→ Kerjakan tugas berikut:
1: Dalam berita tentang sengketa tanah Keranga, pada tanggal berapa Pengadilan Negeri Labuan Bajo mengeluarkan putusannya?
2: Tuliskan lanjutan berita tentang sengketa tanah Keranga, mulai setelah kalimat terakhir yang ada.

→ Kutipan sumber:
Tim PH Ahli Waris Ibrahim Hanta: Sidang Tambahan Sengketa Tanah Keranga Tidak Akan Mengubah Putusan PN Labuan Bajo

Avatar photo

Labuan Bajo, Okebajo.com – Tim Pengacara ahli waris almarhum Ibrahim Hanta menegaskan bahwa permohonan sidang tambahan yang dikabulkan oleh Pengadilan Tinggi Kupang dalam perkara sengketa tanah Keranga, tidak akan mempengaruhi atau mengubah putusan yang sudah dikeluarkan oleh Pengadilan Negeri Labuan Bajo pada 23 Oktober 2024.

Dr. Ch. Indra Triantoro, S.H., M.H., menyatakan bahwa keputusan Pengadilan Negeri Labuan Bajo tersebut sudah sah dan final, serta telah melalui seluruh proses hukum yang berlaku.

“Putusan yang dikeluarkan oleh Pengadilan Negeri Labuan Bajo telah melalui seluruh proses pemeriksaan yang sesuai dengan ketentuan hukum yang berlaku. Sidang tambahan yang diusulkan oleh pihak Santoso Kadiman (Pemilik Hotel St. Regist) dan dikabulkan oleh Pengadilan Tinggi Kupang tidak serta merta mengubah atau membatalkan putusan yang sudah dikeluarkan pada tingkat pertama,” ujar Dr. Indra Triantoro Jumat, (17/1/2025).

Lebih lanjut, pihak ahli waris Ibrahim Hanta meyakini bahwa keputusan Pengadilan Negeri Labuan Bajo sudah memperhatikan semua bukti dan argumen yang diajukan oleh kedua belah pihak, termasuk pihak Santoso Kadiman.

“Kami percaya bahwa proses hukum yang berjalan hingga saat ini telah dilakukan dengan transparan dan adil. Sidang tambahan yang dilakukan pada tingkat banding lebih merupakan upaya untuk memastikan semua bukti baru dapat diuji kembali, namun itu tidak mengubah substansi keputusan yang sudah diputuskan di tingkat pertama,” tegasnya.

Pihak penggugat juga menyatakan bahwa gugatan atas hak kepemilikan tanah tersebut didasarkan pada bukti yang sah dan prosedur yang benar, sehingga mereka tetap pada posisi bahwa klaim tanah yang diajukan oleh Santoso Kadiman tidak memiliki dasar hukum yang kuat.

→ Data sumber:
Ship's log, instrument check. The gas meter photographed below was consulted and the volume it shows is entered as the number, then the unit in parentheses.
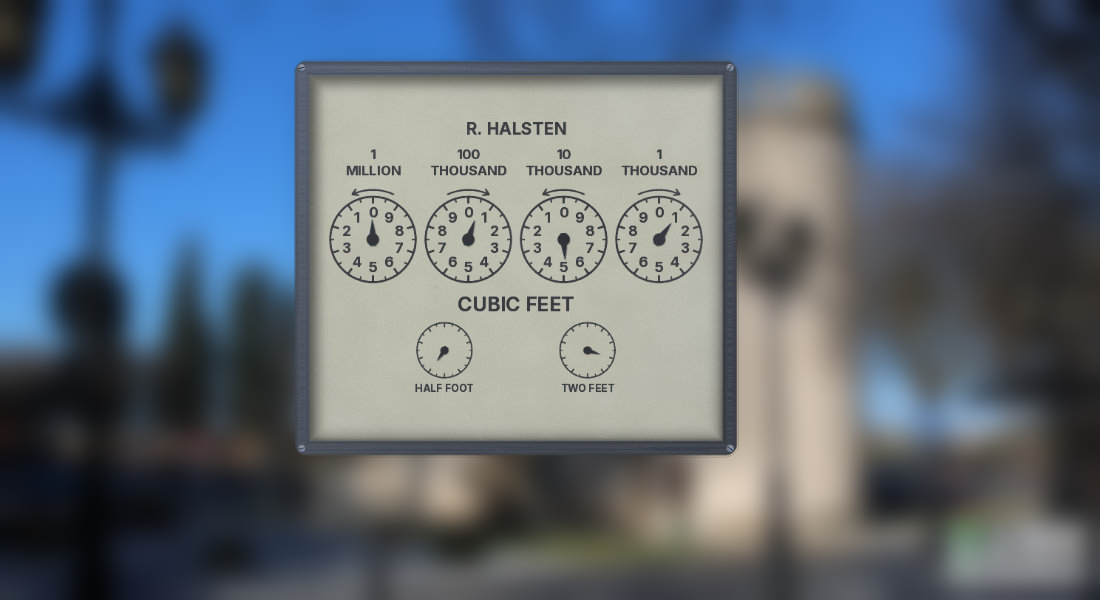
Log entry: 5100 (ft³)
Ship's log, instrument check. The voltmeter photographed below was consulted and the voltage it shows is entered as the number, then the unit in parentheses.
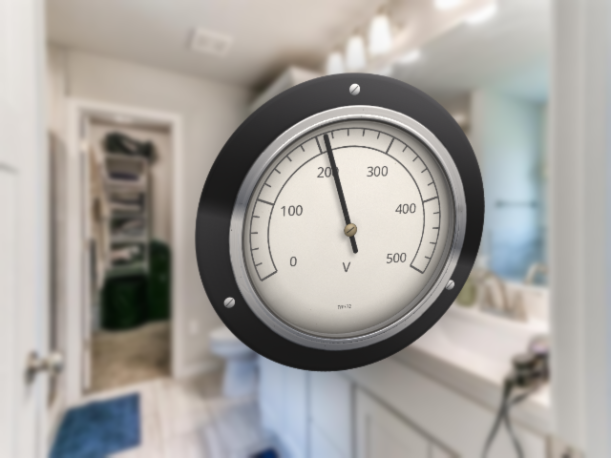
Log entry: 210 (V)
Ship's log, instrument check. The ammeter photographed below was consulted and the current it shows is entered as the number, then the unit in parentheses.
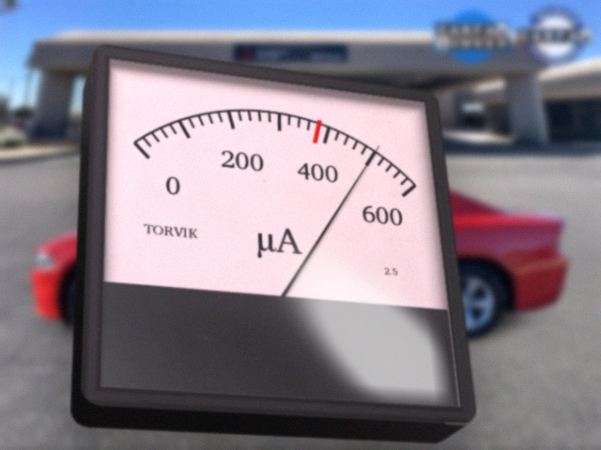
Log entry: 500 (µA)
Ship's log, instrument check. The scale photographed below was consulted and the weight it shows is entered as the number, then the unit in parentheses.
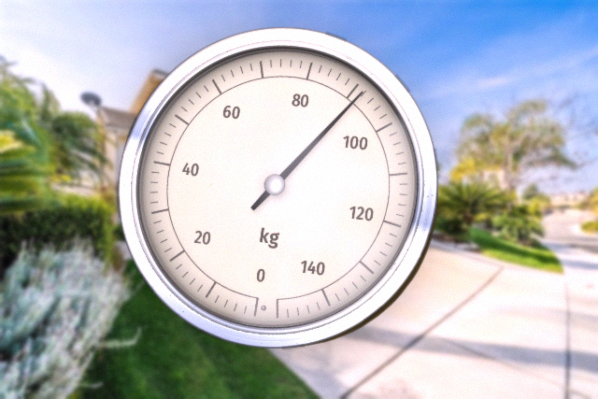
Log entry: 92 (kg)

→ Jawaban bernomor:
1: Pada 23 Oktober 2024.

2:
Jon Kadis, S.H anggota tim PH keluarga ahli waris menegaskan bahwa sudah berulang ulang kali pihaknya meminta pihak Santosa Kadiman atau pemilik hotel st. Regist Labuan Bajo untuk tunjukkan dan buktikan asli surat perolehan dari ulayat 10 maret 1990 dengan luas 16 ha tersebut, namun Santosa Kadiman menghindar dan takut.

“Ya karena memang surat perolehan tanah 10 maret 1990 luas 16 ha itu tidak ada surat aslinya. Kalau gentle ayo tunjukan mana surat aslinya,” jelas Jon.

Ia menegaskan bahwa hasil pemeriksaan satgas mafia tanah Kejaksaan Agung Republik Indonesia (Kejagung RI) menjadi bukti kuat dalam mengungkap fakta sebenarnya, meski terus dibantah oleh pihak-pihak tersebut.

Jon Kadis mengungkapkan bahwa hasil penyelidikan dari Kejagung RI beberapa waktu lalu telah memperjelas bahwa kelima SHM atas nama keluarga Niko Naput tidak sah.

“Hasil pemeriksaan Kejagung RI telah menjadi bukti yang sangat kuat. Temuan tersebut menyatakan bahwa kelima SHM itu cacat yuridis, cacat administrasi, dan tidak memiliki alas hak yang asli. Anehnya, temuan ini dibantah oleh pihak-pihak terkait, seolah-olah mengabaikan fakta hukum yang telah diungkap Kejagung,” ujar Jon Kadis.

Ia juga menyoroti alasan penerbitan kelima SHM, yang didasarkan pada surat perolehan tanah adat tanggal 10 Maret 1990 seluas 16 hektar.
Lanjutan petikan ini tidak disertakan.